January 22, 2026

·

2 min read

Escalation by Design: Why Human Oversight Is an Architecture Decision

An agent approves a CHF 2 million credit line for a client whose risk profile changed six weeks ago. The change was subtle. The agent's policy envelope did not account for it. Nobody finds out until the quarterly review.

Nobody designed the moment where the decision should have returned to a human.

The wrong model

Most organisations treat escalation as a residual — the thing that happens when the system cannot proceed. A queue fills up. Someone notices. A human intervenes.

In this model, escalation is a failure state. The goal is to minimise it.

For agentic systems, this model is dangerous.

When you deploy an agent into a consequential process, you are making a delegation decision — one of the core design questions in an agentic target operating model. This system is authorised to make decisions of this type, up to this threshold of consequence. Everything beyond that threshold must come back to a human.

Not because the system failed. Because the system correctly identified that the cost of being wrong exceeds its authorisation level.

The trigger is not "I do not know." The trigger is "the cost of being wrong here exceeds my authorisation level." That is a design-level distinction.

Four things to get right

If escalation is a design requirement, it must be designed.
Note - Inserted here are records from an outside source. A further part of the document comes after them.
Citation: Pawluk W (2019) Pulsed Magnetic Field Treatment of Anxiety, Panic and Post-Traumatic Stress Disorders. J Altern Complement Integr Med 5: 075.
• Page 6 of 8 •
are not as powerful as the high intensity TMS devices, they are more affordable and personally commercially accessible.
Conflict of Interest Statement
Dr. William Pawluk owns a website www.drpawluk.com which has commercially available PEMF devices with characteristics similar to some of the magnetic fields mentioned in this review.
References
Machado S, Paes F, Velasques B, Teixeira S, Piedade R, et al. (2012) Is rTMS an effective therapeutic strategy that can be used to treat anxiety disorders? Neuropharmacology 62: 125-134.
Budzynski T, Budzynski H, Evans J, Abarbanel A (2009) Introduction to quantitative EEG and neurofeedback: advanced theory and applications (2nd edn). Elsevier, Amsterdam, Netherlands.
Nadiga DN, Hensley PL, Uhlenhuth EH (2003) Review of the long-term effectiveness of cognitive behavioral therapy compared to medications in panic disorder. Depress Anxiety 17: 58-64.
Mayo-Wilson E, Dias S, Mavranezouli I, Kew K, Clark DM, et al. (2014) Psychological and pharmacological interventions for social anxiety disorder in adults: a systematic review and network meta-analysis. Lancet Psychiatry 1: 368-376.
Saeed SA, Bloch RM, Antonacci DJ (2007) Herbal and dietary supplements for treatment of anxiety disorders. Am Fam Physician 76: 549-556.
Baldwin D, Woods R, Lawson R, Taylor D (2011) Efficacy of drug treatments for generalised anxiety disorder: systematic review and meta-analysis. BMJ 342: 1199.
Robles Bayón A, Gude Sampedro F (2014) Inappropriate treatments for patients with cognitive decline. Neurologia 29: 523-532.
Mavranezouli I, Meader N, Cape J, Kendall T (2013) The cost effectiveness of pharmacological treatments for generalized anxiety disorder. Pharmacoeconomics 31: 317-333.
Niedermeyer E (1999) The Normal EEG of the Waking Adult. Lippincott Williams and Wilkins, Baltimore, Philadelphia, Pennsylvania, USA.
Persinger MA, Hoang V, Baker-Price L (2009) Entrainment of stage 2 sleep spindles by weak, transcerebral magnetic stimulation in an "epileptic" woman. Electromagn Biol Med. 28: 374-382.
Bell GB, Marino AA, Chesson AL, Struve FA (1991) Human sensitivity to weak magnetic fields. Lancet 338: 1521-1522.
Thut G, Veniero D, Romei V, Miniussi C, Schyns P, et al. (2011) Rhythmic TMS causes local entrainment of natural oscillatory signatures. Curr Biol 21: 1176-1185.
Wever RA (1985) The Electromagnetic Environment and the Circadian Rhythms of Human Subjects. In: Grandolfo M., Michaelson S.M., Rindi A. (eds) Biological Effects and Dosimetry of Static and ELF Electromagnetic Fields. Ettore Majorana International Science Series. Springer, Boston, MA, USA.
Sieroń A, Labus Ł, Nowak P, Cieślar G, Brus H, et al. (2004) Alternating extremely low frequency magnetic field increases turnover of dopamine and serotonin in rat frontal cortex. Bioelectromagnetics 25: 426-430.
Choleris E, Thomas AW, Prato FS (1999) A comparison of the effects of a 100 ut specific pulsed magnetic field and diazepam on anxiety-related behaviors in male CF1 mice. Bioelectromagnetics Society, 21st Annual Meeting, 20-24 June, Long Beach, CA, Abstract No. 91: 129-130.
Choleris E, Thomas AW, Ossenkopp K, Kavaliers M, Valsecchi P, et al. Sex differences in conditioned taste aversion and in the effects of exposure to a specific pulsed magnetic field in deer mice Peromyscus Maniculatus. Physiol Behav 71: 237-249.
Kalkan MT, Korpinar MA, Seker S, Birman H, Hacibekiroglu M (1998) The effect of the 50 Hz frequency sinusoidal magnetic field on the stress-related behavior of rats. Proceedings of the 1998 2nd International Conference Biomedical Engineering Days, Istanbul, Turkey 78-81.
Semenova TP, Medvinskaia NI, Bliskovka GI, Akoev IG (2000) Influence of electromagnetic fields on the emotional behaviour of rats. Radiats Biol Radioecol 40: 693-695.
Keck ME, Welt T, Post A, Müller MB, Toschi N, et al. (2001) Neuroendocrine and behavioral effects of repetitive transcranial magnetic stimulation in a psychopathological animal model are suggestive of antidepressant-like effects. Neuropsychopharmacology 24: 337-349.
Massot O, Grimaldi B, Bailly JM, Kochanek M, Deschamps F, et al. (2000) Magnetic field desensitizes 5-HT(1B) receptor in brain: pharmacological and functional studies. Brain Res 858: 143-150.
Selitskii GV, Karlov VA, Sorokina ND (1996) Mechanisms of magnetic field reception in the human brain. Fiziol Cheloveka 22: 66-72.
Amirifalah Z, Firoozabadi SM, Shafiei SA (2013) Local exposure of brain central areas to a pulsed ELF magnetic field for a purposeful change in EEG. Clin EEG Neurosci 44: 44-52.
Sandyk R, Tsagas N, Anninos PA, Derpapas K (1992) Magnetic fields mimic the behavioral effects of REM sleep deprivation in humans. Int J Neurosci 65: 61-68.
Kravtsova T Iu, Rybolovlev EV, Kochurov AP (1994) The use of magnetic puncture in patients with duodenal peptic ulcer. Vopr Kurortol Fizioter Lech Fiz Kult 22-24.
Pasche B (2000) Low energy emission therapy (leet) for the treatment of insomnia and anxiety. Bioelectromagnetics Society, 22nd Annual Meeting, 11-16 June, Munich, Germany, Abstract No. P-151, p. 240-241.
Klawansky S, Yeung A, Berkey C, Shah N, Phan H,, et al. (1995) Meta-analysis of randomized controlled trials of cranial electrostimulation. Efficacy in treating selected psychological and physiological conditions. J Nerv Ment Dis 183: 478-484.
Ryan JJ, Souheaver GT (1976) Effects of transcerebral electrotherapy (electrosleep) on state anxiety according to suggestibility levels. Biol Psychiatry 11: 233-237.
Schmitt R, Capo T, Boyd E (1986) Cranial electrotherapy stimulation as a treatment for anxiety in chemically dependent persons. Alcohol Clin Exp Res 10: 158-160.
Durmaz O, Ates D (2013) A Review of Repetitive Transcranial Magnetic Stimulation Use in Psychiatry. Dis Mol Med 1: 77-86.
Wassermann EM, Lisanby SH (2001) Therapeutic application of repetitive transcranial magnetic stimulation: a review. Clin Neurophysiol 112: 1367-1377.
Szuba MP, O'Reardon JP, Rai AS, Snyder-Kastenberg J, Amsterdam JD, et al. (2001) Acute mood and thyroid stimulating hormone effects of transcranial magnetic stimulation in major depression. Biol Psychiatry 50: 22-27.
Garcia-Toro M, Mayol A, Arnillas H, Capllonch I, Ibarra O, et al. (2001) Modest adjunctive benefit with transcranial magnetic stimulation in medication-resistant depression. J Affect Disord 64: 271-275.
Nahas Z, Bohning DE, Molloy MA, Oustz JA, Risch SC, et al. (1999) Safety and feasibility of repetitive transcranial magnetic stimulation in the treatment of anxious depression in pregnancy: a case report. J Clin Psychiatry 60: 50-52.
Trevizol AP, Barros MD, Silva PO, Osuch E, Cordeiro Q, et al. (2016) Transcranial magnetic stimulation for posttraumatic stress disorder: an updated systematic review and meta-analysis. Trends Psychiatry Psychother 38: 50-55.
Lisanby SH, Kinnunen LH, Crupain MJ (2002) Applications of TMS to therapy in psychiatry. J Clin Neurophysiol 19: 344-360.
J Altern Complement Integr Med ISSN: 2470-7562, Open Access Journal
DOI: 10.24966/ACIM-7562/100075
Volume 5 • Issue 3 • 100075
Not left to emerge.

Define authorisation levels explicitly. What types of decisions can the agent make autonomously? What requires human review? What requires human approval? These are policy questions, not technical ones.

Design the escalation interface. When an agent escalates, what does it hand off? The context, the reasoning, the options it considered, its recommendation. A human receiving an escalation from a well-designed agent should be able to act in seconds.

Measure escalation rates. An agent that escalates too rarely may be taking on decisions it should not. An agent that escalates too often signals a policy envelope that is too narrow. Escalation rate is a performance metric, not a failure metric.

Close the loop. When a human resolves an escalation, that resolution flows back to the agent as signal. This is how agents improve. Without the loop, you have delegation without learning.

What you discover when you get it right

Organisations that design escalation well end up with something they did not expect: a real-time map of where human judgment is actually required.

Not where it used to be required. Not where the org chart says it is required. Where it is actually required — revealed by the behaviour of systems operating at scale.

Some of those places will surprise you. Many decisions that feel like they need human judgment turn out to be pattern-matchable. Some decisions that seem routine turn out to carry consequences that only a human should own.

This is one of the underappreciated outputs of an agentic TOM: clarity about what humans are actually for.